Can blockchain wipe out shady academic pasts?
A recent survey showed that 21% of job applicants’ resumes in the USA stated fraudulent degrees. So a fifth of job applicants say they have a degree when they in fact haven’t. How can this be happening in 2017?
Recruiters can dig into their applicants’ pasts to ascertain the truth, but this is made difficult by the fact that education records are still in the dark ages. Often a letter to the HE institution in question is required before the information will be released, and colleges tend to charge a fee for academic transcripts. This takes too long, which leaves employers with little option but to trust their interviewees’ resumes and rely on their own interrogation techniques to gauge the individual’s suitability for the job.
Recruiters would dance for joy if only there were an indelible, unchangeable, easily-accessible, centralised database of student records. One guesses that falsifications on resumes would quickly dry up once such a system came on the scene. Recruiters could look interviewees in the eye more openly, and interviewees could feel less nervous about being believed.
Sony has finished development in a collaboration with IBM to apply blockchain technology to the student record. Using the utterly reliable blockchain technology most widely used in cryptocurrencies such as Bitcoin and Ethereum, it aims to ‘Make mutual use of educational achievements and activity records in an open and safe way’. The new system records information in a difficult to falsify way and controls access to recorded information, making it possible to reliably disclose information to authorized third parties.
The system aggregates student data from a variety of student information systems across many learning institutions and makes it available via a centralised ledger.
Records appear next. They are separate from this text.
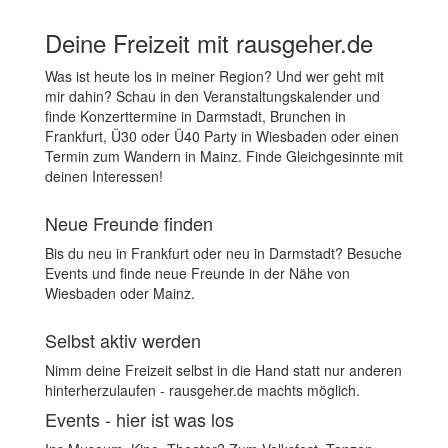
Deine Freizeit mit rausgeher.de
Was ist heute los in meiner Region? Und wer geht mit
mir dahin? Schau in den Veranstaltungskalender und
finde Konzerttermine in Darmstadt, Brunchen in
Frankfurt, Ü30 oder Ü40 Party in Wiesbaden oder einen
Termin zum Wandern in Mainz. Finde Gleichgesinnte mit
deinen Interessen!
Neue Freunde finden
Bis du neu in Frankfurt oder neu in Darmstadt? Besuche
Events und finde neue Freunde in der Nähe von
Wiesbaden oder Mainz.
Selbst aktiv werden
Nimm deine Freizeit selbst in die Hand statt nur anderen
hinterherzulaufen - rausgeher.de machts möglich.
Events - hier ist was los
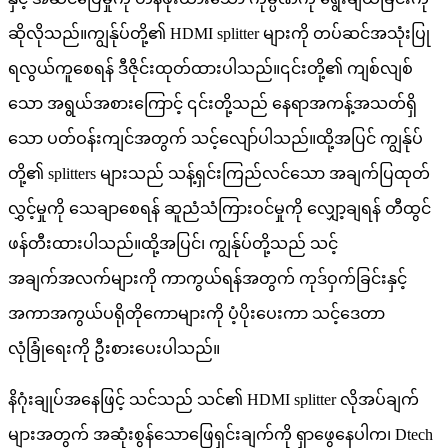
ဆိုလိုသည်။ကျွန်ုပ်တို့၏ HDMI splitter များကို တပ်ဆင်အသုံးပြု
ရလွယ်ကူစေရန် ဒီဇိုင်းထုတ်ထားပါသည်။၎င်းတို့၏ ကျစ်လျစ်
သော အရွယ်အစားကြောင့် ၎င်းတို့သည် နေရာအကန့်အသတ်ရှိ
သော ပတ်ဝန်းကျင်အတွက် သင့်လျော်ပါသည်။ထို့အပြင် ကျွန်ုပ်
တို့၏ splitters များသည် သန့်ရှင်းကြည်လင်သော အချက်ပြထုတ်
လွှင့်မှုကို သေချာစေရန် ဆူညံသံကြားဝင်မှုကို လျှော့ချရန် တီထွင်
ဖန်တီးထားပါသည်။ထို့အပြင်၊ ကျွန်ုပ်တို့သည် သင့်
အချက်အလက်များကို ကာကွယ်ရန်အတွက် ကုဒ်ဝှက်ခြင်းနှင့်
အကာအကွယ်ပရိုတိုကောများကို ပံ့ပိုးပေးကာ သင့်ဒေတာ
လုံခြုံရေးကို ဦးစားပေးပါသည်။
နိဂုံးချုပ်အနေဖြင့် သင်သည် သင်၏ HDMI splitter လိုအပ်ချက်
များအတွက် အဆုံးစွန်သောဖြေရှင်းချက်ကို ရှာဖွေနေပါက၊ Dtech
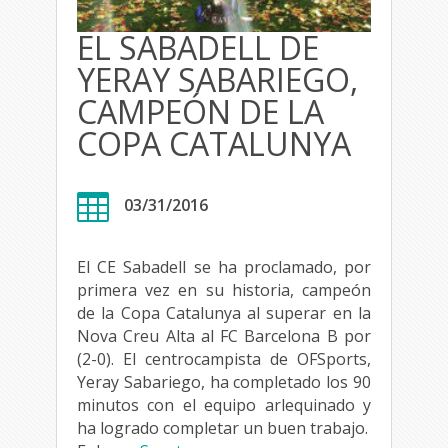
EL SABADELL DE
YERAY SABARIEGO,
CAMPEÓN DE LA
COPA CATALUNYA

03/31/2016
El CE Sabadell se ha proclamado, por
primera vez en su historia, campeón
de la Copa Catalunya al superar en la
Nova Creu Alta al FC Barcelona B por
(2-0). El centrocampista de OFSports,
Yeray Sabariego, ha completado los 90
minutos con el equipo arlequinado y
ha logrado completar un buen trabajo.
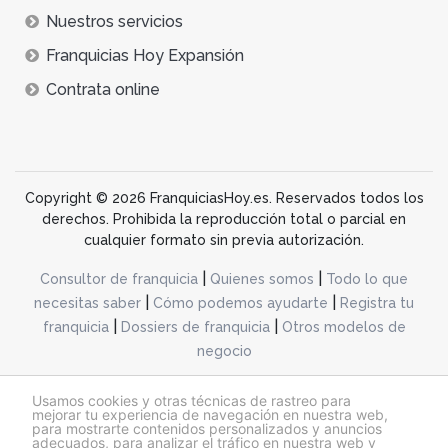
Nuestros servicios
Franquicias Hoy Expansión
Contrata online
Copyright © 2026 FranquiciasHoy.es. Reservados todos los
derechos. Prohibida la reproducción total o parcial en
cualquier formato sin previa autorización.
|
|
Consultor de franquicia
Quienes somos
Todo lo que
|
|
necesitas saber
Cómo podemos ayudarte
Registra tu
|
|
franquicia
Dossiers de franquicia
Otros modelos de
negocio
desarrollo web dinamiq
Usamos cookies y otras técnicas de rastreo para
mejorar tu experiencia de navegación en nuestra web,
para mostrarte contenidos personalizados y anuncios
adecuados, para analizar el tráfico en nuestra web y
@franquiciashoy.es |
Aviso legal
|
Política de cookies
|
Política de privacidad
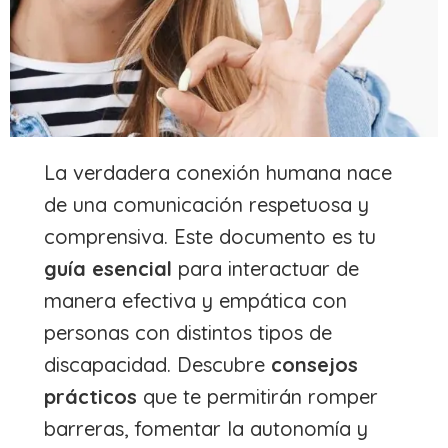
La verdadera conexión humana nace
de una comunicación respetuosa y
comprensiva. Este documento es tu
guía esencial
para interactuar de
manera efectiva y empática con
personas con distintos tipos de
discapacidad. Descubre
consejos
prácticos
que te permitirán romper
barreras, fomentar la autonomía y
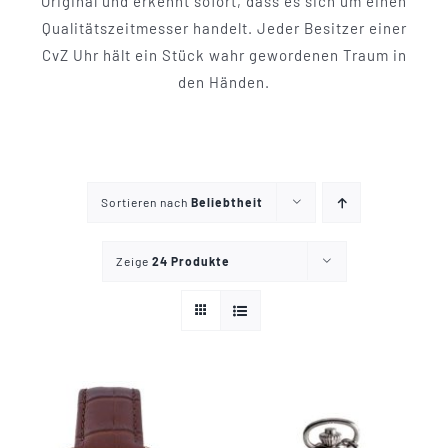
Original und erkennt sofort, dass es sich um einen
Mechanikuhren
Qualitätszeitmesser handelt. Jeder Besitzer einer
CvZ Uhr hält ein Stück wahr gewordenen Traum in
Active Watches
den Händen.
Tourbillons
News
Sortieren nach
Beliebtheit
Zeige
24 Produkte
Geschichte
Händler
Kontakt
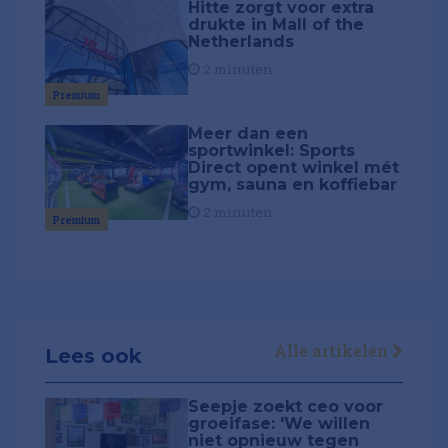
Hitte zorgt voor extra
drukte in Mall of the
Netherlands
2 minuten
Premium
Meer dan een
sportwinkel: Sports
Direct opent winkel mét
gym, sauna en koffiebar
2 minuten
Premium
Alle artikelen
Lees ook
Seepje zoekt ceo voor
groeifase: 'We willen
niet opnieuw tegen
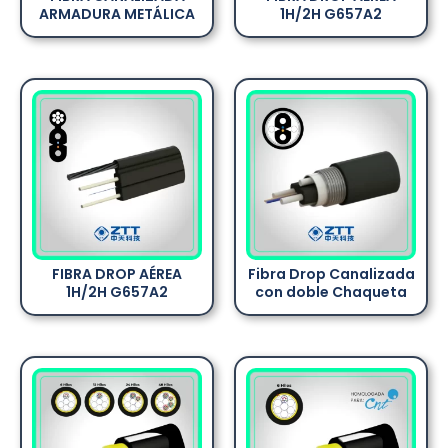
ARMADURA METÁLICA
1H/2H G657A2
FIBRA DROP AÉREA
Fibra Drop Canalizada
1H/2H G657A2
con doble Chaqueta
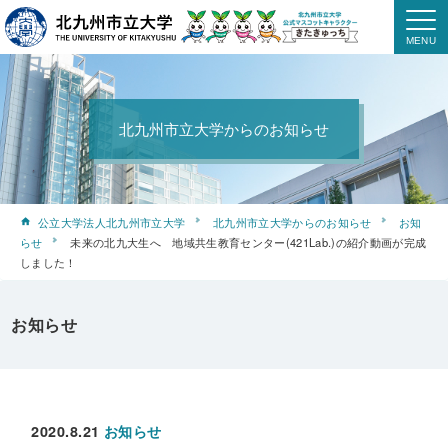
北九州市立大学からのお知らせ
公立大学法人北九州市立大学
北九州市立大学からのお知らせ
お知
らせ
未来の北九大生へ 地域共生教育センター(421Lab.)の紹介動画が完成
しました！
お知らせ
2020.8.21
お知らせ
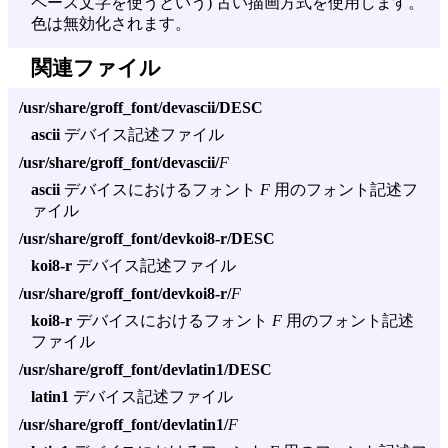
ペース文字を使うという) 古い描画方式を使用します。
色は無効化されます。
関連ファイル
/usr/share/groff_font/devascii/DESC
ascii
デバイス記述ファイル
/usr/share/groff_font/devascii/
F
ascii
デバイスにおけるフォント
F
用のフォント記述フ
ァイル
/usr/share/groff_font/devkoi8-r/DESC
koi8-r
デバイス記述ファイル
/usr/share/groff_font/devkoi8-r/
F
koi8-r
デバイスにおけるフォント
F
用のフォント記述
ファイル
/usr/share/groff_font/devlatin1/DESC
latin1
デバイス記述ファイル
/usr/share/groff_font/devlatin1/
F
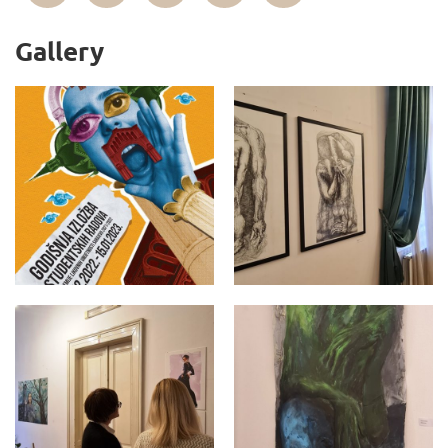
Gallery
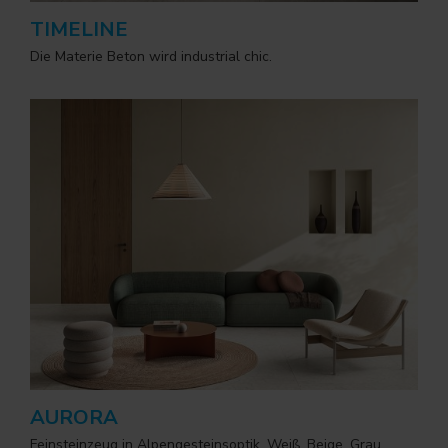
TIMELINE
Die Materie Beton wird industrial chic.
AURORA
Feinsteinzeug in Alpengesteinsoptik. Weiß, Beige, Grau,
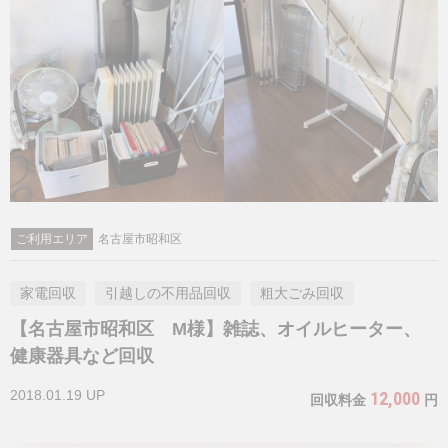
ご利用エリア
名古屋市昭和区
家電回収
引越しの不用品回収
粗大ごみ回収
【名古屋市昭和区 M様】雑誌、オイルヒーター、
健康器具など回収
2018.01.19 UP
12,000
回収料金
円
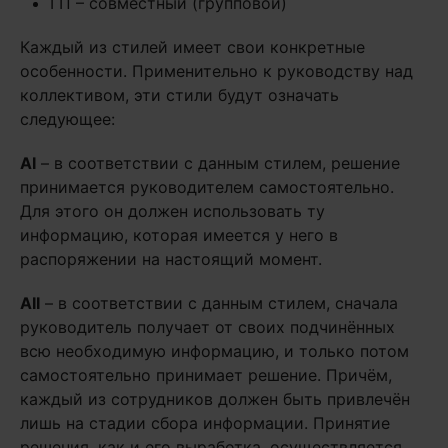
ГП – совместный (групповой)
Каждый из стилей имеет свои конкретные
особенности. Применительно к руководству над
коллективом, эти стили будут означать
следующее:
AI
– в соответствии с данным стилем, решение
принимается руководителем самостоятельно.
Для этого он должен использовать ту
информацию, которая имеется у него в
распоряжении на настоящий момент.
AII
– в соответствии с данным стилем, сначала
руководитель получает от своих подчинённых
всю необходимую информацию, и только потом
самостоятельно принимает решение. Причём,
каждый из сотрудников должен быть привлечён
лишь на стадии сбора информации. Принятие
решения, как и его выработка, осуществляется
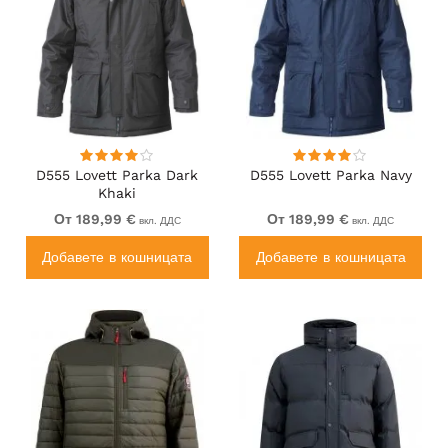
D555 Lovett Parka Dark
D555 Lovett Parka Navy
Khaki
От 189,99 €
От 189,99 €
вкл. ДДС
вкл. ДДС
Добавете в кошницата
Добавете в кошницата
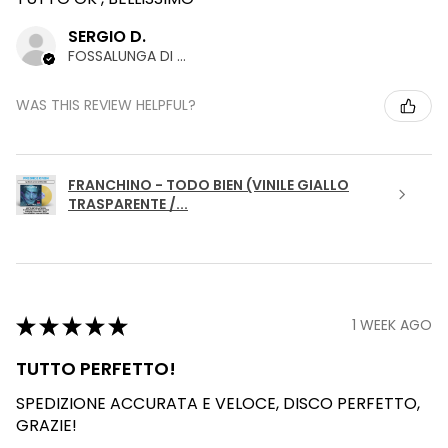
SERGIO D.
FOSSALUNGA DI VEDELAGO, TREVISO
WAS THIS REVIEW HELPFUL?
FRANCHINO - TODO BIEN (VINILE GIALLO
TRASPARENTE /...
★
★
★
★
★
1 WEEK AGO
TUTTO PERFETTO!
SPEDIZIONE ACCURATA E VELOCE, DISCO PERFETTO,
GRAZIE!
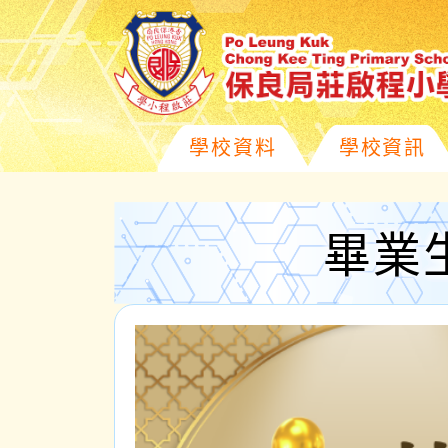
學校資料
學校資訊
畢業生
All data from this service has been recorded previously and cannot be altered.
Sony is looking to commercialise their system. Their press release contains this rather breathless blue-sky sentence:
‘This newly developed system is also extremely versatile, with the potential for wider applications outside of the field of education including device control and data management in the IoT field, contract management of value chains in the field of logistics and distribution, rights and distribution management in the digital contents field, property rights and usage management in the sharing economy, and currency/point tracking in the field of cryptocurrencies.’
But surely a no-brainer for this new system is a student record subscription service for employers? So far the product has yet to make it to market, and when it does there hopefully will be such a service, which will make job interviews a whole lot more transparent.